Member of the Maine Senate from the 3rd district
- In office 1992–1998
- Preceded by: Harry Vose

Personal details
- Born: Calais, Maine
- Party: Republican
- Profession: College instructor

= Vinton Cassidy =

American politician from Maine

Vinton Cassidy is an American politician from Maine. Vinton, a Republican, was elected a Washington County Commissioner in November 2013. He had previously served as State Senator from 1992 to 1998, representing District 3 in Washington County. In 1992, he defeated incumbent Democrat Harry Vose to take the seat.

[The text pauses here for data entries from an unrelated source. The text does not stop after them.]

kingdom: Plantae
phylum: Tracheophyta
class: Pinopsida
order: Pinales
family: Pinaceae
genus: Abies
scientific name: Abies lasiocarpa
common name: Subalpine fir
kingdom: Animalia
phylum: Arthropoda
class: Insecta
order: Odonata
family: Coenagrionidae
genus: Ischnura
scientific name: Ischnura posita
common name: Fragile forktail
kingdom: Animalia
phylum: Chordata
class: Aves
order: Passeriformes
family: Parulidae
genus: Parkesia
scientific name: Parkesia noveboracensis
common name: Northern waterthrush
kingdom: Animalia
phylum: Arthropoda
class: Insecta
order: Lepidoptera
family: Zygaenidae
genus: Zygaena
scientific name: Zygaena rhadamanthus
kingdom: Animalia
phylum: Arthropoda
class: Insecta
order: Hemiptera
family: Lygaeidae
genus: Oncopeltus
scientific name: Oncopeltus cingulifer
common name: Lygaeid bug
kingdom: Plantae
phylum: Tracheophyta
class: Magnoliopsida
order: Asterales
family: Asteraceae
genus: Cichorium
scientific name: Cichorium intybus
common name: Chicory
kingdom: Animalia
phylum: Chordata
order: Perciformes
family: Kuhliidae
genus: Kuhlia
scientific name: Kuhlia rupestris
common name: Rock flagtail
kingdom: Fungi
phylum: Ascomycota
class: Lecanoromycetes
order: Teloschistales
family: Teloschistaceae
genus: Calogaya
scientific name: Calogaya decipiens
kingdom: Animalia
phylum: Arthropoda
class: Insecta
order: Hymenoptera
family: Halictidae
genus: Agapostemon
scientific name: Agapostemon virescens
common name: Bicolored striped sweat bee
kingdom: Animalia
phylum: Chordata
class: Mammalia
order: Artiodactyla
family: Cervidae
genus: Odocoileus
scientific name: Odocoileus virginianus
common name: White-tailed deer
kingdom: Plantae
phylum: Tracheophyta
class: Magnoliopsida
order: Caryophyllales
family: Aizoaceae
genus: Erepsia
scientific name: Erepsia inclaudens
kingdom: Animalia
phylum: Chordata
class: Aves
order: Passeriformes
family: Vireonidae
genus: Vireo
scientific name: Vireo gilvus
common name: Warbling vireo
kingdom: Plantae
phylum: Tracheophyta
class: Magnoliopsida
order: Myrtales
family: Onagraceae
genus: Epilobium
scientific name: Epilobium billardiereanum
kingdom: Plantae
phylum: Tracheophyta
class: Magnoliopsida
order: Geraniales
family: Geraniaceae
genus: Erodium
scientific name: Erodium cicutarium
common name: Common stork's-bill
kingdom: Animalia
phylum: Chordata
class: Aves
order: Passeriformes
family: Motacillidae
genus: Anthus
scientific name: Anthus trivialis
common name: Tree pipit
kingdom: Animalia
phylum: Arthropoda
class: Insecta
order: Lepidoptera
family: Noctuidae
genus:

He has also been appointed to state boards by two governors, Democrat John Baldacci and Republican Paul LePage.

==Personal==
Cassidy was born and raised in Calais, Maine and he graduated from Calais High School and nearby Northern Maine Vocational Technical College (NMVTC) before graduating from the University of Southern Maine. In 2012, he began his thirty-third year of instructing at Washington County Community College (formerly NMVTC).

==Political experience==
Cassidy was first elected to the Calais Town Council in 1971. Serving until 1987, he served several terms as mayor. In 1992, he won a three-way race and defeated incumbent Democrat Harry Vose for the District 3 State Senate seat. He served until 1998. He was appointed by Governor John Baldacci to the Commission on Government, Ethics, and Election Practices, where he served two years. He was also appointed by Governor Paul LePage to serve on the Maine State Board of Corrections.